There is a significant opportunity for Prime Minister Kevin Rudd to start reforming water and infrastructure policy and announce a staged stimulus withdrawal at the Council of Australian Governments on December 7.
With strong signs of growth from the private sector, Prime Minister Rudd can shift away from the “magic pudding economy”, where stimulus growth is “created” through government spending, to an agenda of long-term productive prosperity.
Only the best allocation of resources in an economy can deliver low inflation and strong growth in reasonably buoyant labour markets without elevated interest rates. With more buoyant labour markets than commentators expected, Rudd may put elevated interest rates on the dinner table if he doesn’t act soon.
We need COAG to place markets at the heart of the future economic model. It needs to focus on removing impediments to market led growth and structural adjustment for better-allocated water and a lower carbon economy with a higher population.
This will allow the economy to best allocate resources to the most productive tasks. Without this, Rudd’s “productivity agenda” is at best treading water.
The Productivity Commission has already warned the government that the current policy settings on industrial relations, industry assistance and infrastructure across both tiers of government could potentially make inflationary pressures worse if government decisions further misallocate resources in the economy.
Therefore COAG should be discussing scaling back the stimulus package agreed in February.

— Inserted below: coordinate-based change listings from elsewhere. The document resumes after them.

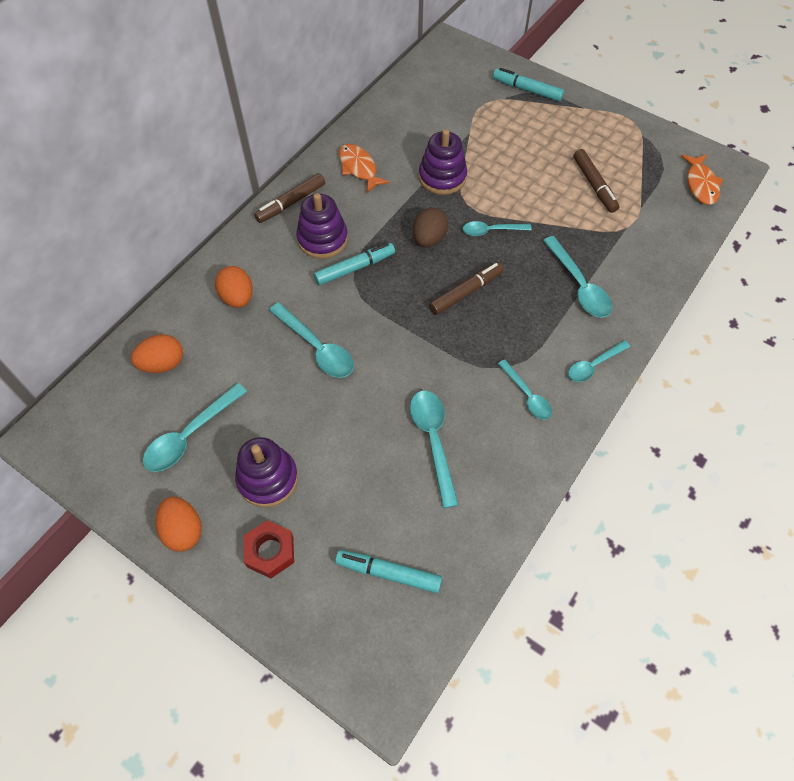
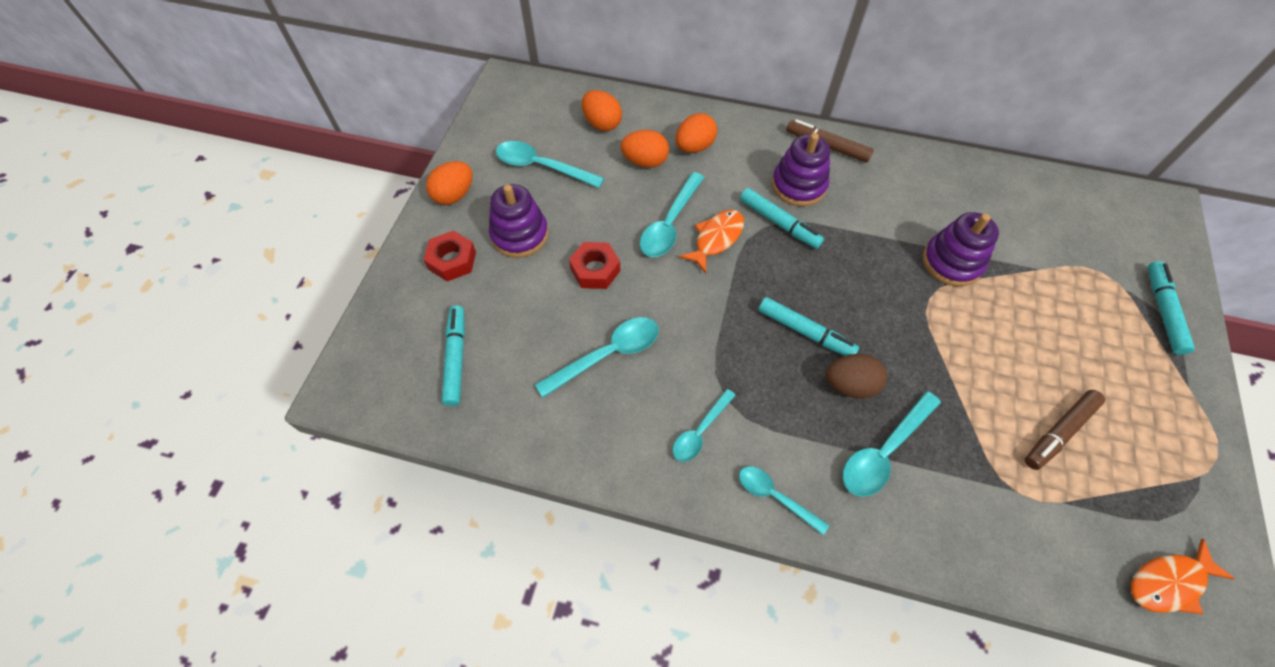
camera: 70 degrees right, 0 degrees up
orange fish [339,144,390,193] -> orange fish moved to [679,210,744,273]
brown egg [413,207,448,247] -> brown egg moved to [826,354,887,399]
brown marker [429,262,504,315] -> turquoise marker [758,297,859,356]
turquoise spoon [463,221,532,236] -> none
none -> red nut [569,242,620,289]
none -> orange egg [621,130,669,168]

When COAG agreed to a $42 billion stimulus package, at that time, no one expected that global growth would perform as well as it has in 2009.
Good policy would now respond to this change in expectations and move forward only with those parts of the building program that pass cost-benefit tests and are likely to relieve inflation pressures. This could involve halting a substantial proportion of the school hall stimulus program.
Gary Banks, Chair of the Productivity Commission put it simply in a recent speech, that poorly conceived or executed infrastructure projects imposed a double burden on the economy, with future generations having to service higher debts from incomes that are lower than they would otherwise be.
If some stimulus is still required, the obvious candidate is for the states to slash payroll tax. The commonwealth could pay the states and territories for revenue forgone from reducing payroll tax. The scale and length of the package could depend on the amount that Treasury advises is needed to underpin the recovery among businesses and the willingness of states to contribute. The expansionary effects of such a tax cut should be paid for by reducing the generosity of family payments to high income households.
The government must now ensure the economy allows for the allocation of resources to their most productive use.
Reserve Bank Governor Glenn Stevens says: “Some spare capacity [in the economy] does exist and will do so for a little while, which is why we think underlying inflation will probably come down a little more in the period ahead. But it does underline the importance of adding to supply, not just to demand, during the medium term, and of maximising the productivity of the factors of production that already exist, if we are to have the sort of growth that brings prosperity.”